What will I talk about?
- The history of the Semantic Web goes back to several years now
- It is worth looking at what has been achieved, where we are, and where we might be going…
Let us look at some results first!
The basics: RDF(S)
- We have a solid specification since 2004: well defined (formal) semantics, clear RDF/XML syntax
-
Lots of tools are available. Are listed on W3C’s wiki:
- RDF programming environment for 14+ languages, including C, C++, Python, Java,
Javascript, Ruby, PHP,… (no Cobol or Ada yet !)

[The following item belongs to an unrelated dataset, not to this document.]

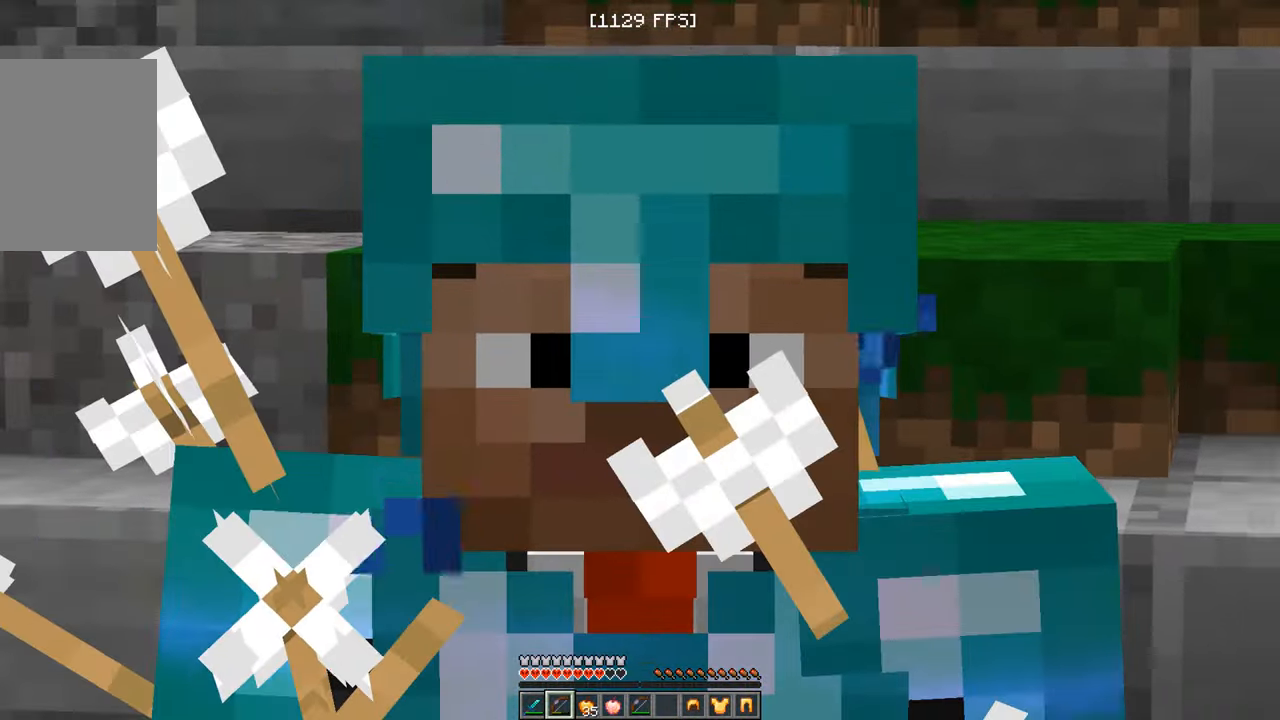
{"keys": [], "mouse": [], "events": []}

- 13+ Triple Stores, ie, database systems to store (sometimes huge!) datasets
- converters to and from RDF
- etc
- Some of the tools are Open Source, some are not; some are very mature, some
are not :
it is the usual picture of software tools, nothing special any more!
-
Anybody can start developing RDF-based applications today
The basics: RDF(S) (cont.)
- There are lots of tutorials, overviews, and books around
- again, some of them good, some of them bad, just as with any other areas…
- Active developers’ communities
- Large datasets are accumulating. E.g.:
- Some mesaures claim that there are over 107 Semantic Web documents… (ready to be integrated…)
Ontologies: OWL
- This is also a stable specification since 2004
- Separate layers have beed defined, balancing expressibility vs. implementability (OWL-Lite, OWL-DL, OWL-Full)
- Looking at the tool list on W3C’s wiki again:
- a number programming environments (in Java, Prolog, …) include OWL reasoners
- there are also stand-alone reasoners (downloadable or on the Web)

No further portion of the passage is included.